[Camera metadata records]
※ ※ ※

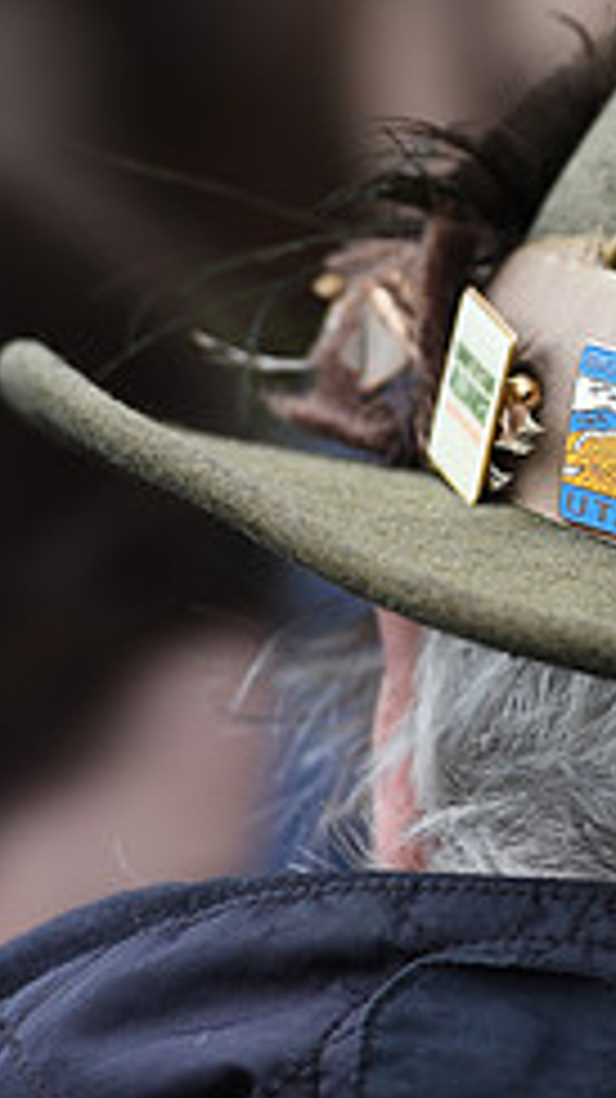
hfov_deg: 2.4
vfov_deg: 4.3
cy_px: 513
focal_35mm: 497
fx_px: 14452
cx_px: 1115
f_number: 5.6
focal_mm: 200
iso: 400
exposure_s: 1/800
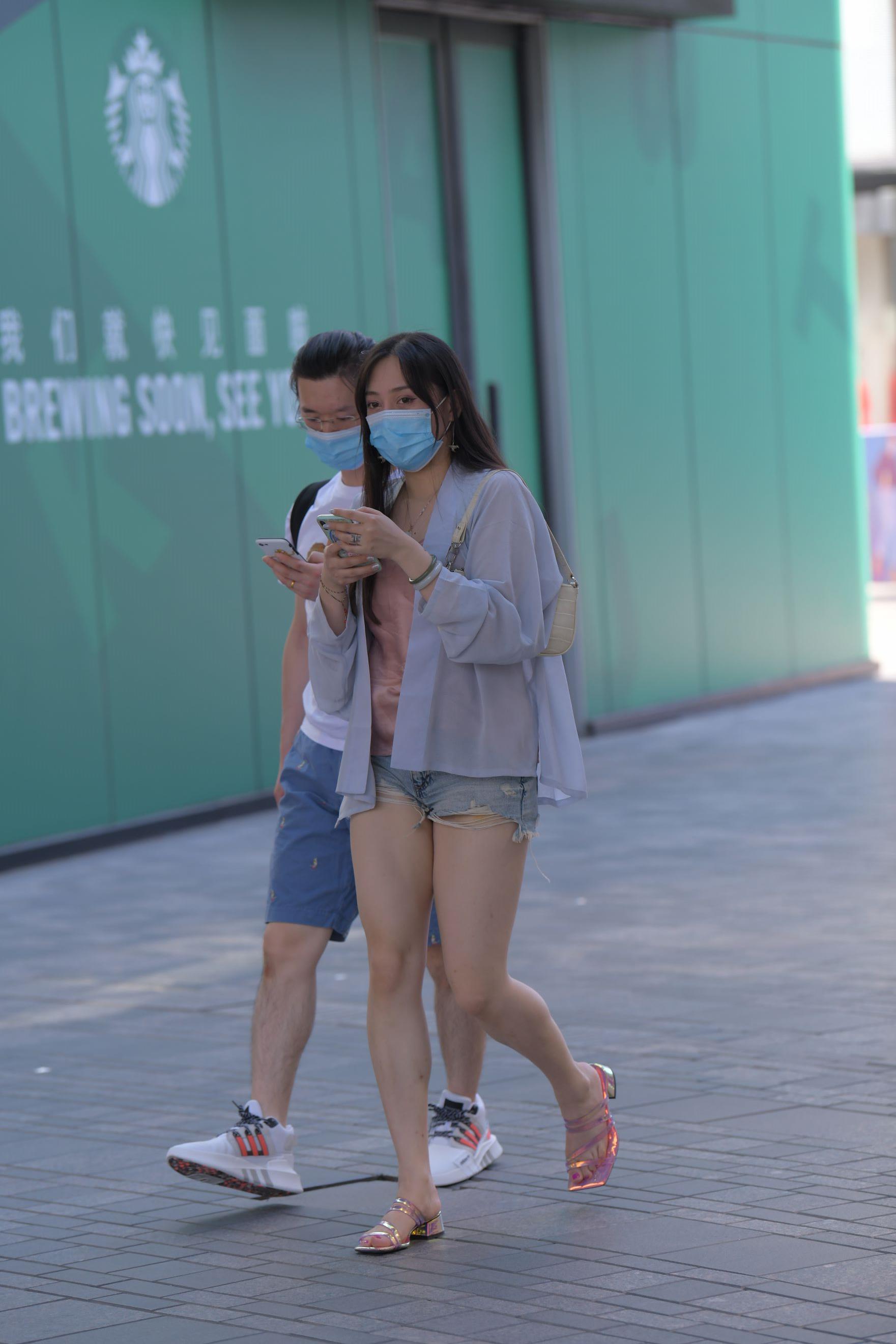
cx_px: 448
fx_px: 5039
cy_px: 672
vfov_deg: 15.2
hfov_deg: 10.2
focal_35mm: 135
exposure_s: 1/800
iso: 400
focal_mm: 135
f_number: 4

※ ※ ※

> Exercise:
Skip the pictures and give the entries above again word for word.

> Result:
hfov_deg: 2.4
vfov_deg: 4.3
cy_px: 513
focal_35mm: 497
fx_px: 14452
cx_px: 1115
f_number: 5.6
focal_mm: 200
iso: 400
exposure_s: 1/800
cx_px: 448
fx_px: 5039
cy_px: 672
vfov_deg: 15.2
hfov_deg: 10.2
focal_35mm: 135
exposure_s: 1/800
iso: 400
focal_mm: 135
f_number: 4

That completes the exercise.